Pour comprendre les préoccupations de la communauté d’affaires, le président de Desjardins, Guy Cormier, arpente les régions du Québec à la rencontre de la relève. Plusieurs enjeux le touchent particulièrement, comme l’alphabétisation de la population, en contexte de pénurie de main-d’œuvre. À quoi ressemblera la communauté d’affaire de demain? Comment contrer les dommages de l’analphabétisme? Métro en discute avec le dirigeant.
Lors d’une conférence à Saint-Jérôme, vous avez avoué que l’enjeu de l’alphabétisation au Québec vous préoccupait. Pourquoi?
Une des conditions à la base du succès en éducation, c’est de savoir bien lire, de comprendre ce qu’on lit. D’être capable de s’exprimer, d’écrire. Au Québec, une personne sur trois n’est pas à l’aise là-dedans. Ces gens sont comme des myopes, qui n’ont pas de lunettes: ils finissent pas voir un peu, mais les détails leur échappent.
On a beau vouloir faire plein de choses dans le système d’éducation, si une personne sur trois ne sait pas lire ni écrire adéquatement, elle aura plus de difficultés dans son milieu de travail à lire un manuel, un texto, ce qui est à la base très fondamental. Quand tu as de la misère à lire et écrire, la motivation peut devenir difficile. Il faut réfléchir là-dessus.
Quel est le nœud du problème selon vous? Quel rôle l’État a-t-il a jouer là-dedans?
Si je regarde les cinquante dernières années, on a fait des pas de géants au Québec. Le taux de diplomation a augmenté, le système est maintenant décentralisé, pas élitiste, accessible. Il y a beaucoup de chemin parcouru.
Mais est-ce qu’on travaille sur les bonnes choses, les softs skills, comme le jugement, la gestion de projet, la créativité? On a vraiment les cursus qui nous permettent de développer ça. Le défi au Québec n’est pas nécessairement au système d’éducation, mais dans l’application de l’enseignement, dans la façon de la livrer à nos jeunes.
Cet analphabétisme représente un danger dans un contexte de pénurie de main-d’œuvre selon vous. Pourquoi?
Les jeunes ont vécu des années difficiles dans un contexte de pandémie, ce qui a pu avoir pour effet d’augmenter le décrochage. Dans toutes les villes et les villages du Québec, il y a une pression sur les jeunes en difficulté à l’école d’aller travailler. Si tu as des difficultés au départ, comment seras-tu dans un milieu de travail? Aujourd’hui, la communication est importante dans une entreprise. Si tu utilises de la machinerie, de l’équipement, tu dois savoir comment suivre des directives, lire des choses.

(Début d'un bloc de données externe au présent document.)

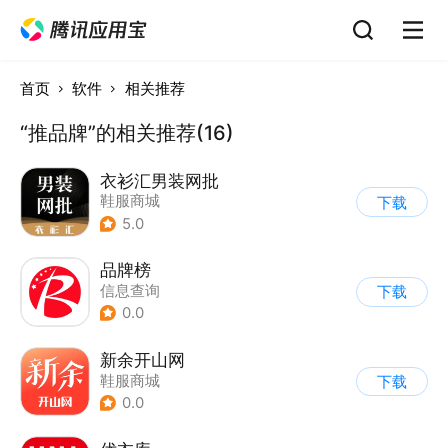
首页
软件
相关推荐
“推品牌”的相关推荐(16)
衣衫汇男装网批
鞋服商城
下载
5.0
品牌榜
信息查询
下载
0.0
新余开山网
鞋服商城
下载
0.0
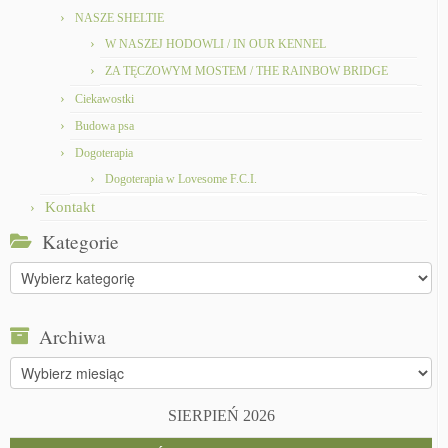
NASZE SHELTIE
W NASZEJ HODOWLI / IN OUR KENNEL
ZA TĘCZOWYM MOSTEM / THE RAINBOW BRIDGE
Ciekawostki
Budowa psa
Dogoterapia
Dogoterapia w Lovesome F.C.I.
Kontakt
Kategorie
Kategorie
Archiwa
Archiwa
SIERPIEŃ 2026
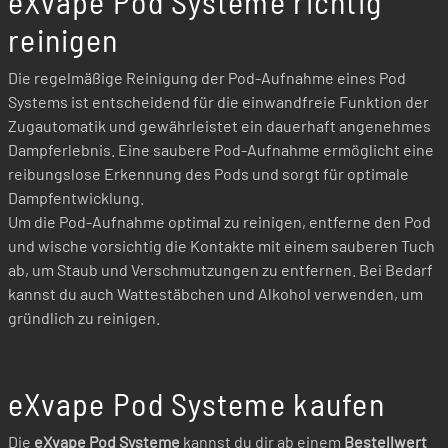
eXvape Pod Systeme richtig
reinigen
Die regelmäßige Reinigung der Pod-Aufnahme eines Pod
Systems ist entscheidend für die einwandfreie Funktion der
Zugautomatik und gewährleistet ein dauerhaft angenehmes
Dampferlebnis. Eine saubere Pod-Aufnahme ermöglicht eine
reibungslose Erkennung des Pods und sorgt für optimale
Dampfentwicklung.
Um die Pod-Aufnahme optimal zu reinigen, entferne den Pod
und wische vorsichtig die Kontakte mit einem sauberen Tuch
ab, um Staub und Verschmutzungen zu entfernen. Bei Bedarf
kannst du auch Wattestäbchen und Alkohol verwenden, um
gründlich zu reinigen.
eXvape Pod Systeme kaufen
Die
eXvape Pod Systeme
kannst du dir ab einem
Bestellwert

Il faut interpeler les employeurs. Oui, c’est intéressant d’aller chercher des jeunes, mais il faut s’investir dans leur développement. Il y a un enjeu de formation continue.

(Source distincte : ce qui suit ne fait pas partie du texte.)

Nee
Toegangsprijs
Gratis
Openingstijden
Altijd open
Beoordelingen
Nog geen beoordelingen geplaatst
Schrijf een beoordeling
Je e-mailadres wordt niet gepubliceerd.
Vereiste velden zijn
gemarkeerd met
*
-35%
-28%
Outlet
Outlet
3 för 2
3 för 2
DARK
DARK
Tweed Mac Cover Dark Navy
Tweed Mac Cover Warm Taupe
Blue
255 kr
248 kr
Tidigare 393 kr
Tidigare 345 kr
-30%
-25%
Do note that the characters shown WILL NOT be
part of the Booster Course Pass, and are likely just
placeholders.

Mais concrètement, ce concept de formation continue s’applique-t-il à tous les milieux? Comment pourrait-il se traduire, par exemple, dans un garage?

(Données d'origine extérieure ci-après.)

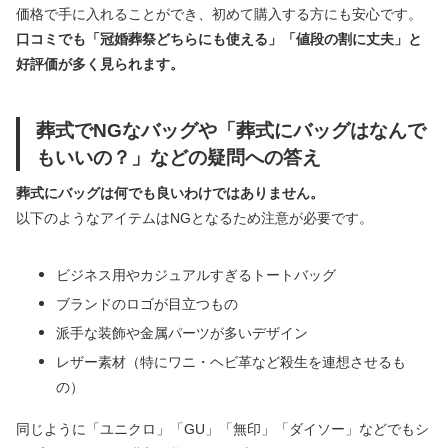
価格で手に入れることができ、初めて購入する方にも安心です。
口コミでも「冠婚葬祭どちらにも使える」「値段の割に丈夫」と
好評価が多く見られます。
葬式でNGなバッグや「葬式にバッグはなんで
もいいの？」などの疑問への答え
葬式にバッグは何でも良いわけではありません。
以下のようなアイテムはNGとなるため注意が必要です。
ビジネス用やカジュアルすぎるトートバッグ
ブランドのロゴが目立つもの
派手な装飾や金属パーツが多いデザイン
レザー素材（特にワニ・ヘビ革など殺生を連想させるも
の）
同じように「ユニクロ」「GU」「無印」「ダイソー」などでもシ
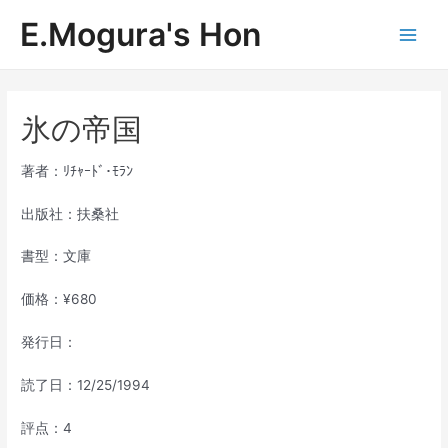
内
E.Mogura's Hon
容
Main
を
ス
Men
キ
ッ
氷の帝国
プ
著者：ﾘﾁｬｰﾄﾞ･ﾓﾗﾝ
出版社：扶桑社
書型：文庫
価格：¥680
発行日：
読了日：12/25/1994
評点：4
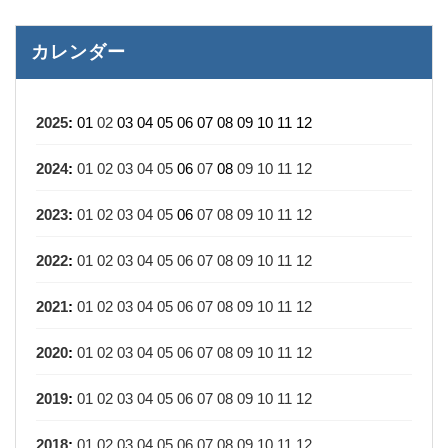
カレンダー
2025
:
01
02
03
04
05
06
07
08
09
10
11
12
2024
:
01
02
03
04
05
06
07
08
09
10
11
12
2023
:
01
02
03
04
05
06
07
08
09
10
11
12
2022
:
01
02
03
04
05
06
07
08
09
10
11
12
2021
:
01
02
03
04
05
06
07
08
09
10
11
12
2020
:
01
02
03
04
05
06
07
08
09
10
11
12
2019
:
01
02
03
04
05
06
07
08
09
10
11
12
2018
:
01
02
03
04
05
06
07
08
09
10
11
12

Un employé dans un garage doit savoir lire pour utiliser des systèmes électroniques, utiliser des organisateurs, appliquer son jugement pour trouver les bonnes solutions. Il y a plein d’organisations dans le milieu qui existent, et qui peuvent aider pour ces situations-là, que ce soit pour améliorer le français ou d’autres habiletés.
Un garage pourrait par exemple travailler avec d’autres PME de son milieu, ou des organismes communautaires.
En tant que société, poussons-nous trop la jeunesse vers le marché de l’emploi rapidement? Encourageons-nous assez les longues études?
L’éducation ne relève pas juste du système académique. Elle doit devenir un élément permanent dans la société. Il faut reformer les gens qui travaillent dans un métier technique, très spécialisé, qui ont le gout de vivre une autre formation. Comment peuvent-ils retourner au cégep? Comment peut-on démocratiser l’école encore plus?
Les métiers de 2030, de 2035, on ne les connait toujours pas. Nos jeunes doivent continuer de grandir, de se développer, ils se doivent d’avoir une capacité d’adaptation, car on ne sait pas où on sera dans 5 à 10 ans. Ils devront avoir la capacité d’être prêts.
Un évènement à Montréal
Desjardins tiendra un rassemblement avec plus de 1000 jeunes à Montréal, les 19 et 20 juin prochains. L’objectif sera d’entendre les propositions de la jeunesse concernant les enjeux qui attendent le Québec à l’avenir. On ne sait toujours pas où se tiendra l’évènement.